Ханенфедер знал его отца.
Ещё Ханенфедер был тварью, но это Крабат понял потом. Сначала ему казалось, что твари большей, чем человек, быть не может. Но вампир, пожелавший остаться человеком, живущий невероятно долго, также долго может свою тварь холить и выращивать. А может, дело было в волшбе, которой «крёстный» был просто одержим. Эту страсть он передал и Батори.
Крабат не любил вспоминать то время, когда Ханенфедер был рядом.
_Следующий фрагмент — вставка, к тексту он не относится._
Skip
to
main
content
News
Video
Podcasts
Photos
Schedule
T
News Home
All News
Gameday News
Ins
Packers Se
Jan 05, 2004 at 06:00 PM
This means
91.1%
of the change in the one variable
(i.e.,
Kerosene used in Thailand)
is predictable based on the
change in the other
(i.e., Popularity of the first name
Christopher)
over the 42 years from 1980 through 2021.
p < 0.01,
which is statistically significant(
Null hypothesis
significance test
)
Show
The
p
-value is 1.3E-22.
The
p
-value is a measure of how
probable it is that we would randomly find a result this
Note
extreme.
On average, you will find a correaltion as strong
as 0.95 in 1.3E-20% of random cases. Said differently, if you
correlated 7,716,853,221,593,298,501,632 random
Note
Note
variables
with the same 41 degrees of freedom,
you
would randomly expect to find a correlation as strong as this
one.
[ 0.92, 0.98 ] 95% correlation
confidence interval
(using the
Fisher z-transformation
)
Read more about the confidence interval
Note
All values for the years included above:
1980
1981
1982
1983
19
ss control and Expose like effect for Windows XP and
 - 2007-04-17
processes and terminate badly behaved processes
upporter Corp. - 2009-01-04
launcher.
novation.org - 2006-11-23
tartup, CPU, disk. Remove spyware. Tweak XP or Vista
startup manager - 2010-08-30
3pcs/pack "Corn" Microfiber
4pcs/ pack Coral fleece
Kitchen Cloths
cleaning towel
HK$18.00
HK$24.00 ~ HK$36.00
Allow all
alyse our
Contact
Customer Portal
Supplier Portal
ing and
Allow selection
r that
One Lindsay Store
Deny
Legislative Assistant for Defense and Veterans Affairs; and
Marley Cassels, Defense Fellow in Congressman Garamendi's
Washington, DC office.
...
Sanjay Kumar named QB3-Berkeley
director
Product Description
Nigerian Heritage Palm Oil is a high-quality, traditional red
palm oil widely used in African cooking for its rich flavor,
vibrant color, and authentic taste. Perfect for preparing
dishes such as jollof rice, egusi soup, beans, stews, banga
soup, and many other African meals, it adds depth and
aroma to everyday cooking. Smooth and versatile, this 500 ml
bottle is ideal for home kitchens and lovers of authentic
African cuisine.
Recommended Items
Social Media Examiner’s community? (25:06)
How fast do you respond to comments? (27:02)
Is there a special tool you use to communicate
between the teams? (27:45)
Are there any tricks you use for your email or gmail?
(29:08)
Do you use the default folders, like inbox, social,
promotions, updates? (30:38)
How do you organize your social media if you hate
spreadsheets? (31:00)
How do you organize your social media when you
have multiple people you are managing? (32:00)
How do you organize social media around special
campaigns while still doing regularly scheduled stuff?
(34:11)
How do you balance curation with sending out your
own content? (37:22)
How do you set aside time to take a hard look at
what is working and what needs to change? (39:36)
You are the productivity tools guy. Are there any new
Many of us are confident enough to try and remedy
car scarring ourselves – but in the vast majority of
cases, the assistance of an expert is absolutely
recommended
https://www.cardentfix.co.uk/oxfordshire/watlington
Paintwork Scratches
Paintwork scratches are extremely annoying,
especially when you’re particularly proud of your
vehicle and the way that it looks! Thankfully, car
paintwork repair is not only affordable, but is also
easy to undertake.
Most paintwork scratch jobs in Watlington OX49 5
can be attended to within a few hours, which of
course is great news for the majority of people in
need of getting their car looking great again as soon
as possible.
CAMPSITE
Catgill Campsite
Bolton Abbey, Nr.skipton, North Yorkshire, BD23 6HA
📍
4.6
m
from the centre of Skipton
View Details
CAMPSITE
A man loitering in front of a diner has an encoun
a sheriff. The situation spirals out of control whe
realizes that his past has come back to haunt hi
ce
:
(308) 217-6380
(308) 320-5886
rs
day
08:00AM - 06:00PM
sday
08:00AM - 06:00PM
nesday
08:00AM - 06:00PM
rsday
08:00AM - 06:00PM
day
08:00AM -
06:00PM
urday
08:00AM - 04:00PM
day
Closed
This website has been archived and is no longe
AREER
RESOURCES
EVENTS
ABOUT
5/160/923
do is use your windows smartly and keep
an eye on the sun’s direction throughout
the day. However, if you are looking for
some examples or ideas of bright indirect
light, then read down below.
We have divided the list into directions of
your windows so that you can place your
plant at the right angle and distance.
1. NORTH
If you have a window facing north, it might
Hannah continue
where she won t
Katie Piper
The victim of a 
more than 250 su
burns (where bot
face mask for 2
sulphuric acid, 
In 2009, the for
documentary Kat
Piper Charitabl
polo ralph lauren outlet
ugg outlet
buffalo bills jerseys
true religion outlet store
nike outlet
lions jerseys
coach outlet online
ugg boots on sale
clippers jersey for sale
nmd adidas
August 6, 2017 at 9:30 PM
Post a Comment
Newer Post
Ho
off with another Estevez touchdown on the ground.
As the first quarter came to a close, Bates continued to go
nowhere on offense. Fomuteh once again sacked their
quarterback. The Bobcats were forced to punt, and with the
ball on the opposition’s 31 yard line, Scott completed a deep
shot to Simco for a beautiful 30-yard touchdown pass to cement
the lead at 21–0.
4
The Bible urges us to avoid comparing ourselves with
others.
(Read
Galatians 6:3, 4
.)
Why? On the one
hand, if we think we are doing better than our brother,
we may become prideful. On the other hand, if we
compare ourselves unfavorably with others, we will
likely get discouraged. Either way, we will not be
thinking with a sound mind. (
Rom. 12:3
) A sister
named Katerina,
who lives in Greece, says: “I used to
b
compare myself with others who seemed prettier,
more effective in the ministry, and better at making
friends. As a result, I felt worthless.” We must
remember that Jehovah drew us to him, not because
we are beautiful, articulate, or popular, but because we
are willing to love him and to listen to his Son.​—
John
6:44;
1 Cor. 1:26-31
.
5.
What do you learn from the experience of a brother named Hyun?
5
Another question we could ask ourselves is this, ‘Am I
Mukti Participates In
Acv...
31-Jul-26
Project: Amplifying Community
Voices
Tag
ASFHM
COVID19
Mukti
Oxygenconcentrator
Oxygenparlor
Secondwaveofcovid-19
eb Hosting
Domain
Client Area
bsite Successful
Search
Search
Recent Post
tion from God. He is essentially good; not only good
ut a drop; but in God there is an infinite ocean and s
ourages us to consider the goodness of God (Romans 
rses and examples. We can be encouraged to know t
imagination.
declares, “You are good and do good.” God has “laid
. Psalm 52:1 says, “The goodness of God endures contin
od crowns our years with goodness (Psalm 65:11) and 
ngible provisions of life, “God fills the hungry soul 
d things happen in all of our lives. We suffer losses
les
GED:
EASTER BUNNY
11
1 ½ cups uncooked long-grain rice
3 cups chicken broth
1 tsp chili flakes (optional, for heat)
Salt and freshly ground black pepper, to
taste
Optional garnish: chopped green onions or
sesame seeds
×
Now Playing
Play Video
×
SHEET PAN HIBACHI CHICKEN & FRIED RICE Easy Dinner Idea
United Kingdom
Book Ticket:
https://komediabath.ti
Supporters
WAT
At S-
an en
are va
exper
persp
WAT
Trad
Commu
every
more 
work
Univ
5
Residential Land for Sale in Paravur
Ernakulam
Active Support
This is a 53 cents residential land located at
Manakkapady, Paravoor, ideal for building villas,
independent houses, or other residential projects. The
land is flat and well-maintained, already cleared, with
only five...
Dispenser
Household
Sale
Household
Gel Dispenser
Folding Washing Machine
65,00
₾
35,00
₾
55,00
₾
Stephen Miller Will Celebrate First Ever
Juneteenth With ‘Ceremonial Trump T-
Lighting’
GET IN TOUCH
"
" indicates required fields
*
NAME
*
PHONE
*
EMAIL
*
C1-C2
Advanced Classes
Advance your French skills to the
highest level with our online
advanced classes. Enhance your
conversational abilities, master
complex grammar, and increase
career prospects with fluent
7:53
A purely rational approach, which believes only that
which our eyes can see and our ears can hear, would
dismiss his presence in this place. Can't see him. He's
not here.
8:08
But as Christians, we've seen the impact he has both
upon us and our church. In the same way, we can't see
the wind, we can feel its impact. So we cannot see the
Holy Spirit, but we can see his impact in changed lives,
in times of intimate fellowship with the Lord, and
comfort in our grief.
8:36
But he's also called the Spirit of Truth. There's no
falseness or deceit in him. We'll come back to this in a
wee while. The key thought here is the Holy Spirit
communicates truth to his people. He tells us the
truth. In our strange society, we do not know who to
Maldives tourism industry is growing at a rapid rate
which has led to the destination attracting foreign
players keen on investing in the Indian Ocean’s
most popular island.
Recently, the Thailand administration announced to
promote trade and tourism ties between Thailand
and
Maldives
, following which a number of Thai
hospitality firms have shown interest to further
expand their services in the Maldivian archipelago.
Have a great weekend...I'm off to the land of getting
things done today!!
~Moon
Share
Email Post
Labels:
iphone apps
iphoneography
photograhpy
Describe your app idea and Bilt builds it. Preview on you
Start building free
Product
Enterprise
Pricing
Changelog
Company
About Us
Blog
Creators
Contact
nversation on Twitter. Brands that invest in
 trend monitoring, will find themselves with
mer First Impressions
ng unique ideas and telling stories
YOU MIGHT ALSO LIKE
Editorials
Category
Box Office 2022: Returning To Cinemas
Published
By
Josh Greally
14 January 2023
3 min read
Примерно так же, как годы в наёмных солдатах.
Когда колдуна накрыло старческое безумие, Крабат (тогда для всех – господин Мёллер) с облегчением исполнил долг «крестника», организовав его убийство и похороны. И не удивился, узнав, что в наследниках земного состояния безумного вампира значился именно он. Собственно, так Мирон Мёллер и превратился в ювелирного магната Ганса Кукса. Сначала старшего, потом младшего. Как до этого было с поколениями Миронов Мёллеров.
***
Ресторанчик был мал, залит солнечным светом и тих. Кроме фон Мореншильд с Беккером почти никого не было, только за соседним столиком сидела лицом к поэтессе совсем молоденькая девушка, почти девочка, и разглядывала фон Мореншильд без тени смущения, но и без видимого любопытства. Она пришла раньше, и, пока Лиза только смотрела в меню, девушка уже окунала ложку в густой кровавый гаспаччо. Подвески на её груди, одна над другой, три в ряд, сияли на солнце шлифованными круглыми сердцевинками-гранатами. Лицо девушки, бледное, с чёрными глазами в форме миндальных орешков, казалось смутно знакомым. Лиза то и дело поглядывала в её сторону, пытаясь ухватить воспоминание.
– Какой тёплый день, – сказала поэтесса, сделав заказ. – Удивительно нежный.
– Вы находите? – переспросил Беккер. – Мне казалось, день довольно прохладный. Позволите, я включу диктофон?
Он положил телефон на стол перед собой. Лиза кивнула.
– Значит, вы находите наш край, э-э-э, приветливым?
– Во всех отношениях, – горячо заверила фон Мореншильд. – Замечательный климат, очень ласковый! Красивейшая природа. Чудесные цветочные фермы, обожаю, когда ветер приносит запах цветов с гор. А какие у вас отзывчивые люди!
И как много магазинов без вопросов открыли на меня кредит, подумалось ей.
У стеклянной двери в ресторан остановилась немолодая пара, но работник, как раз подметавший и без того чистый асфальт перед входом, что-то сказал, и пара двинулась дальше.
– Но вы первым делом умудрились попасть под жестокий ливень, потом вообще оказались замурованы селем в лесной хижине…
– Нет, почему. Сначала я наслаждалась прогулкой по горам. У вас тут еловые леса, совсем, как в Финляндии!
– И отличная дикая природа, кстати. Водятся кабаны, например, – гордо подхватил Беккер. – Волки, лисы, олени…
Фон Мореншильд отметила про себя больше не гулять по горам в одиночку.
Корреспондент взглянул на девушку за соседним столом и бодро продолжил:
– И первый, кого вы встретили в нашем краю, был сам князь…
– Ой, нет, – возразила фон Мореншильд. – Первыми были штук двадцать-тридцать чиновников и служебная собака. И это всё до того, как я смогла добраться до двери своего дома… А потом уже Его Высочество. Он спас меня от непогоды и, я так думаю, от того, что меня снесло бы в долину грязевым потоком.
До неё только сейчас, на этих словах, дошло, что, когда князь нашёл и её и потащил в свою хижину, ей грозила далеко не только сильная простуда. Вряд ли уступ над головой спас бы её жизнь. Запоздало похолодело между лопатками.
Беккер, видимо, сообразил то же самое и аж заёрзал, складывая в уме громкий заголовок.
Высокий белокурый юноша коротко переговорил с работником у входа и двинулся дальше. Метла мерно шкрябала по идеально чистому участку тротуара.